> _What you should do_: Pictures do not belong in the copy; print every entry exactly as it stands.

(Beginning of Supplied data)

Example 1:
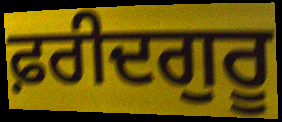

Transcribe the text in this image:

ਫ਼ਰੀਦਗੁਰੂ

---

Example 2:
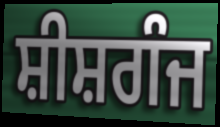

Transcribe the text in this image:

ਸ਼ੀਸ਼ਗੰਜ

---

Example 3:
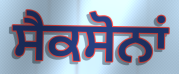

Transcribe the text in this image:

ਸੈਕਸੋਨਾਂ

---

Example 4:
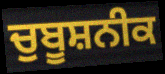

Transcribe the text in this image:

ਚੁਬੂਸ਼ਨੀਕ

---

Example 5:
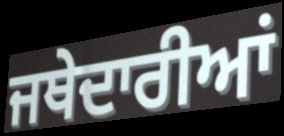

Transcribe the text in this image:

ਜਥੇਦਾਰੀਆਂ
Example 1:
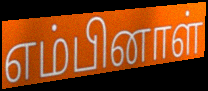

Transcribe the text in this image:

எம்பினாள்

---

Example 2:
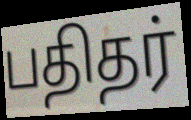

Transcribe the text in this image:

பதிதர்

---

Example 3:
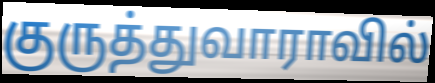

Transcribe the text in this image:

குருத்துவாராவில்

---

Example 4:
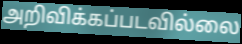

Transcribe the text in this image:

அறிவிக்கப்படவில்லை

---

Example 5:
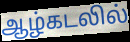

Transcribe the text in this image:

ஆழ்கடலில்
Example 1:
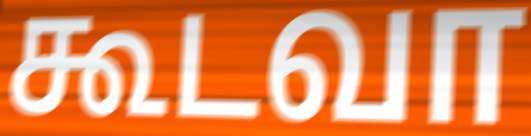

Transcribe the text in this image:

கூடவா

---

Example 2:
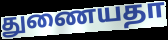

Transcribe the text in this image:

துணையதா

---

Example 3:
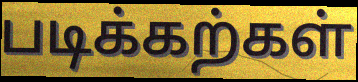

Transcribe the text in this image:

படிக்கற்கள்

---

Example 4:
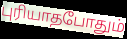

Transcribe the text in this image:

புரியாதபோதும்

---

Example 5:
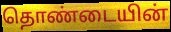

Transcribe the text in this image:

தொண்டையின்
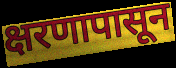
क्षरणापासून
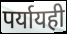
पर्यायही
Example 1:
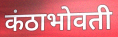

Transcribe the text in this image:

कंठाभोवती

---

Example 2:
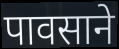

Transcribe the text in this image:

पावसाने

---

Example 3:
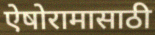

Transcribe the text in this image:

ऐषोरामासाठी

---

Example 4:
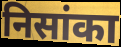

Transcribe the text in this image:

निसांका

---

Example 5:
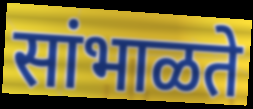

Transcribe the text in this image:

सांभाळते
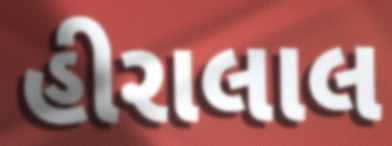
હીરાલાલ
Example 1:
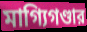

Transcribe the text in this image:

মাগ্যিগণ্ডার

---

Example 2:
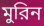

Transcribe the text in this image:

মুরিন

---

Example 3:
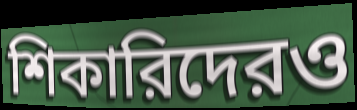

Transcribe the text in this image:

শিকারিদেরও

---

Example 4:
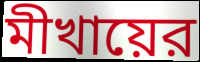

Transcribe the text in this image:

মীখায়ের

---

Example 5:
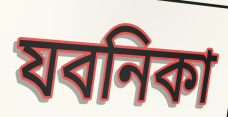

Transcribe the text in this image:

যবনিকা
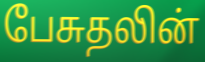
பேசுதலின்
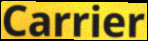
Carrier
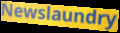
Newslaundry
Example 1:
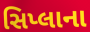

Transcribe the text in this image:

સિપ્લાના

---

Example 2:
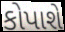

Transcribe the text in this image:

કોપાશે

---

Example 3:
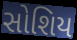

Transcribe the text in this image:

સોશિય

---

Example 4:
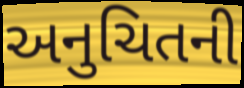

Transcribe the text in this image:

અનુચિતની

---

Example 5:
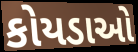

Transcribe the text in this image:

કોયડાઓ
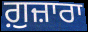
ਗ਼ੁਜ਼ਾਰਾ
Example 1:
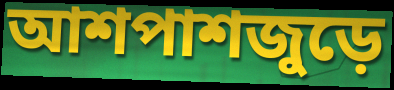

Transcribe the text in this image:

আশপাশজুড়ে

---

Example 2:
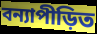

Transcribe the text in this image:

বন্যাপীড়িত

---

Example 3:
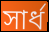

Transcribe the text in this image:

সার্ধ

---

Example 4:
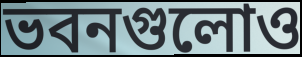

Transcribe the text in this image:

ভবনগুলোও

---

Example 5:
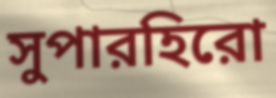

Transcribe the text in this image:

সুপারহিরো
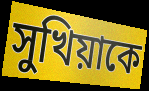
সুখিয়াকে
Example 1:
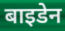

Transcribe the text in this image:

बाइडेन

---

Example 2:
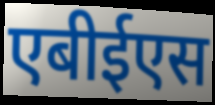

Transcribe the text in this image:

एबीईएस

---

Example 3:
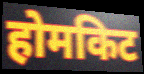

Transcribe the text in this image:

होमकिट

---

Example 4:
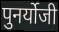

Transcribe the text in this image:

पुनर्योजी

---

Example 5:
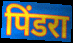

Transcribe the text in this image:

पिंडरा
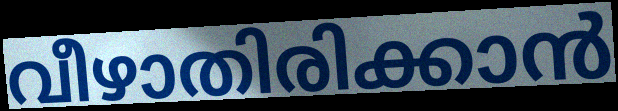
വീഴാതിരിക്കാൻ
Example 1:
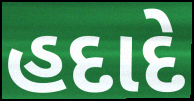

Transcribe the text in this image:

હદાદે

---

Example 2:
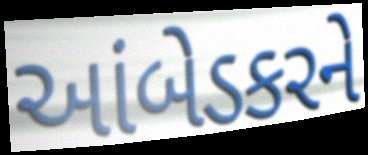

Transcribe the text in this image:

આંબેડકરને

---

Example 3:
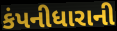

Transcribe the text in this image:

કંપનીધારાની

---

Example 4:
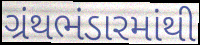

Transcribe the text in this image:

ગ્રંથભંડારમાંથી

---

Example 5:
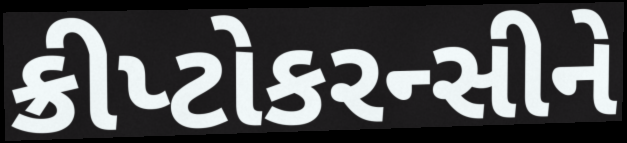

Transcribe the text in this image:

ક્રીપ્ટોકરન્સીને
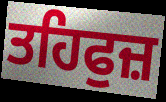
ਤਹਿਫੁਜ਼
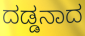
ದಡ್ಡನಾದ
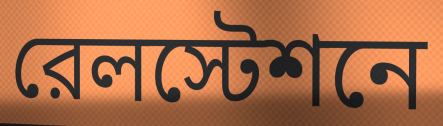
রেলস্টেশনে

(End of Supplied data)

> _Your response_:
Example 1:

Transcribe the text in this image:

ਫ਼ਰੀਦਗੁਰੂ

---

Example 2:

Transcribe the text in this image:

ਸ਼ੀਸ਼ਗੰਜ

---

Example 3:

Transcribe the text in this image:

ਸੈਕਸੋਨਾਂ

---

Example 4:

Transcribe the text in this image:

ਚੁਬੂਸ਼ਨੀਕ

---

Example 5:

Transcribe the text in this image:

ਜਥੇਦਾਰੀਆਂ
Example 1:

Transcribe the text in this image:

எம்பினாள்

---

Example 2:

Transcribe the text in this image:

பதிதர்

---

Example 3:

Transcribe the text in this image:

குருத்துவாராவில்

---

Example 4:

Transcribe the text in this image:

அறிவிக்கப்படவில்லை

---

Example 5:

Transcribe the text in this image:

ஆழ்கடலில்
Example 1:

Transcribe the text in this image:

கூடவா

---

Example 2:

Transcribe the text in this image:

துணையதா

---

Example 3:

Transcribe the text in this image:

படிக்கற்கள்

---

Example 4:

Transcribe the text in this image:

புரியாதபோதும்

---

Example 5:

Transcribe the text in this image:

தொண்டையின்
क्षरणापासून
पर्यायही
Example 1:

Transcribe the text in this image:

कंठाभोवती

---

Example 2:

Transcribe the text in this image:

पावसाने

---

Example 3:

Transcribe the text in this image:

ऐषोरामासाठी

---

Example 4:

Transcribe the text in this image:

निसांका

---

Example 5:

Transcribe the text in this image:

सांभाळते
હીરાલાલ
Example 1:

Transcribe the text in this image:

মাগ্যিগণ্ডার

---

Example 2:

Transcribe the text in this image:

মুরিন

---

Example 3:

Transcribe the text in this image:

শিকারিদেরও

---

Example 4:

Transcribe the text in this image:

মীখায়ের

---

Example 5:

Transcribe the text in this image:

যবনিকা
பேசுதலின்
Carrier
Newslaundry
Example 1:

Transcribe the text in this image:

સિપ્લાના

---

Example 2:

Transcribe the text in this image:

કોપાશે

---

Example 3:

Transcribe the text in this image:

સોશિય

---

Example 4:

Transcribe the text in this image:

અનુચિતની

---

Example 5:

Transcribe the text in this image:

કોયડાઓ
ਗ਼ੁਜ਼ਾਰਾ
Example 1:

Transcribe the text in this image:

আশপাশজুড়ে

---

Example 2:

Transcribe the text in this image:

বন্যাপীড়িত

---

Example 3:

Transcribe the text in this image:

সার্ধ

---

Example 4:

Transcribe the text in this image:

ভবনগুলোও

---

Example 5:

Transcribe the text in this image:

সুপারহিরো
সুখিয়াকে
Example 1:

Transcribe the text in this image:

बाइडेन

---

Example 2:

Transcribe the text in this image:

एबीईएस

---

Example 3:

Transcribe the text in this image:

होमकिट

---

Example 4:

Transcribe the text in this image:

पुनर्योजी

---

Example 5:

Transcribe the text in this image:

पिंडरा
വീഴാതിരിക്കാൻ
Example 1:

Transcribe the text in this image:

હદાદે

---

Example 2:

Transcribe the text in this image:

આંબેડકરને

---

Example 3:

Transcribe the text in this image:

કંપનીધારાની

---

Example 4:

Transcribe the text in this image:

ગ્રંથભંડારમાંથી

---

Example 5:

Transcribe the text in this image:

ક્રીપ્ટોકરન્સીને
ਤਹਿਫੁਜ਼
ದಡ್ಡನಾದ
রেলস্টেশনে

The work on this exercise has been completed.